Elementary result: If $m>n$, then any $f_1,...,f_m$ (non-zero polynomials) in $K[X_1,...,X_n]$ are algebraically dependent over $K$ I am looking into this proof: If $m$$>$ $n$, then any $f_1,...,f_m$ (non-zero polynomials) in $K[X_1,...,X_n]$ are algebraically dependent over $K$ ($K$ is a field).
The proof starts by assuming that $f_1,...,f_m$ are algebraically independent over $K$. But I don't understand how we can now deduce that $f_1,...,f_m$ forms a transcendence basis of $K[X_1,...,X_n]$ over $K$. In other words, why is $K[X_1,...,X_n]$ algebraic over $K(f_1,...,f_m)$? 
The proof then goes on to say that $X_1,...,X_n$ forms a transcendence basis of $K[X_1,...,X_n]$ over $K$. Could someone explain why this is true?
The contradiction at the end is now straightforward since all transcendence bases must have the same cardinality. 
Would appreciate any sort of explanation as I am not very competent in this area of mathematics.
 A: I never learned the basics of transcendence degree myself, but fortunately you can write down a proof that completely avoids it. It has the benefit of being much more concrete. 

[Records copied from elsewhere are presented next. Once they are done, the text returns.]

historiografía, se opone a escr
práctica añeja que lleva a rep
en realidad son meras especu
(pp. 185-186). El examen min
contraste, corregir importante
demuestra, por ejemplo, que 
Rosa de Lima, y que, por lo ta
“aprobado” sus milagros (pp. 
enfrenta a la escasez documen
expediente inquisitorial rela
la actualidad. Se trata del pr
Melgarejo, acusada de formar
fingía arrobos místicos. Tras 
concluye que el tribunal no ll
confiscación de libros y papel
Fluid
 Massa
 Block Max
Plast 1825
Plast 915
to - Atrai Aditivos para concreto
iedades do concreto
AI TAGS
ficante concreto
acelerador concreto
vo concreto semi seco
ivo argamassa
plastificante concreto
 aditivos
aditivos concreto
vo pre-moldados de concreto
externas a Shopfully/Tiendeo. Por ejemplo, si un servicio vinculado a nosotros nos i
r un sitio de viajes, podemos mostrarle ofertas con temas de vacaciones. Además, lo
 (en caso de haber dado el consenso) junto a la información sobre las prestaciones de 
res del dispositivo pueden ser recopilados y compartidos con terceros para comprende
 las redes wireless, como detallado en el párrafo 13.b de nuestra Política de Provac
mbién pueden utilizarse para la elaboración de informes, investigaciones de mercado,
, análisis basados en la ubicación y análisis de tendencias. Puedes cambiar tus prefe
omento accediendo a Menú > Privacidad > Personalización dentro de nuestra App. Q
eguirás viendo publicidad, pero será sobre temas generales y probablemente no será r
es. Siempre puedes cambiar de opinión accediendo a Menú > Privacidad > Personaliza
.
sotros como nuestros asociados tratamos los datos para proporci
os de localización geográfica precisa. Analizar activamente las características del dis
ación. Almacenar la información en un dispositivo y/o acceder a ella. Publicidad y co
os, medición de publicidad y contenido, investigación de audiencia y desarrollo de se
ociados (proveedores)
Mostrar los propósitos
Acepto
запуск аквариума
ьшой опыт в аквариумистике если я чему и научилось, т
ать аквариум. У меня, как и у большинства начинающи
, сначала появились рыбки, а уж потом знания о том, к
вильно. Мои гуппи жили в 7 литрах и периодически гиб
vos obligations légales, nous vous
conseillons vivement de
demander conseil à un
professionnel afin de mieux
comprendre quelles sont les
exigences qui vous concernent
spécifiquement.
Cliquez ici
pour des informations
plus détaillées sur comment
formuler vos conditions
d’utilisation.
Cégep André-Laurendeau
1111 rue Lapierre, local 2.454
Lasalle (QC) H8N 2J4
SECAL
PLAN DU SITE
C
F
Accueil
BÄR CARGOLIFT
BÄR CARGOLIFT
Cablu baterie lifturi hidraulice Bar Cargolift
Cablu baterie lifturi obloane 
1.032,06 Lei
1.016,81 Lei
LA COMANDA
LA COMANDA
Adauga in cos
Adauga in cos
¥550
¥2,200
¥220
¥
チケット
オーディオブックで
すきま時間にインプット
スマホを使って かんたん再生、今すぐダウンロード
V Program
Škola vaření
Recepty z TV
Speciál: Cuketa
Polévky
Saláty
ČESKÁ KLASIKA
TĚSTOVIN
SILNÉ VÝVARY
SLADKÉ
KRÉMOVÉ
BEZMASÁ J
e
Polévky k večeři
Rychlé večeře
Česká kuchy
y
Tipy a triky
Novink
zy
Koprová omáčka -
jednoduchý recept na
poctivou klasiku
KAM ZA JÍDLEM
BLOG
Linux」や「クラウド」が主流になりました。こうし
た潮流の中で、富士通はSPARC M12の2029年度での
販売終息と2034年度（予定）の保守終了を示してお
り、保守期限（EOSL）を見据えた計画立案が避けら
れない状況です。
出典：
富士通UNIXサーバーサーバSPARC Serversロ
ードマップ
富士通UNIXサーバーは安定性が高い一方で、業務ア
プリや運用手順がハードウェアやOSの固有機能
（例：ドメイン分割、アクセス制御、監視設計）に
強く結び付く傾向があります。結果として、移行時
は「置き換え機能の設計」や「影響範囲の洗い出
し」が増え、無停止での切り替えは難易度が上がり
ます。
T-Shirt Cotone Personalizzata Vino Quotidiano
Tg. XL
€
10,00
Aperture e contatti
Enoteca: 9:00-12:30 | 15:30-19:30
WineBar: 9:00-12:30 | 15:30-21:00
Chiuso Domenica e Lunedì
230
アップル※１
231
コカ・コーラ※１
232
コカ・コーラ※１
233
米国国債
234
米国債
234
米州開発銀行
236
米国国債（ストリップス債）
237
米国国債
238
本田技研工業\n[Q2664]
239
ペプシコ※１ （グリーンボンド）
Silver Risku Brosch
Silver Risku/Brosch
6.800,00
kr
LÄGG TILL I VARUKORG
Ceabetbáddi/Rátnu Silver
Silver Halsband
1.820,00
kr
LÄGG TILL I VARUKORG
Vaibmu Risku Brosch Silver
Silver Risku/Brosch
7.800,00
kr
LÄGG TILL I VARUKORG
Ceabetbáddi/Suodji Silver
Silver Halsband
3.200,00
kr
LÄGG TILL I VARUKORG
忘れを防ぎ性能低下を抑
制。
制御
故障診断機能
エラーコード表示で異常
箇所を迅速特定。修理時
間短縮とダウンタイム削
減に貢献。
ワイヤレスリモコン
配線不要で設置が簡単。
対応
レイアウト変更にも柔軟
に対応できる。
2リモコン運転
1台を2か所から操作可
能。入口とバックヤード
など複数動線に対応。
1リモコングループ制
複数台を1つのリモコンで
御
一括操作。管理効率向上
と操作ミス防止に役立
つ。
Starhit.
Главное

A polynomial in the $f_1, \dots f_m$ is a sum of monomials $\prod f_i^{e_i}$, which has degree $\sum e_i d_i$ where $d_i = \deg f_i$ (by which I mean the largest sum of exponents of a monomial occurring in $f_i$). So the number of such monomials of degree at most $D$ is the number of solutions to
$$\sum_{i=1}^m e_i d_i \le D, e_i \ge 0.$$
As a function of $D$ this looks like the volume of a generalized right triangle; the leading term asymptotically is $\frac{D^m}{d_1 \dots d_m m!}$, and in particular it grows like $D^m$. On the other hand, the dimension of the space of polynomials in $K[x_1, \dots x_n]$ of degree at most $D$ is the number of solutions to
$$\sum_{i=1}^n e_i \le D, e_i \ge 0$$
and so it grows like $\frac{D^n}{n!}$; since $m > n$ the former eventually overtakes the latter, and so the monomials $\prod f_i^{e_i}$ eventually cannot be linearly independent.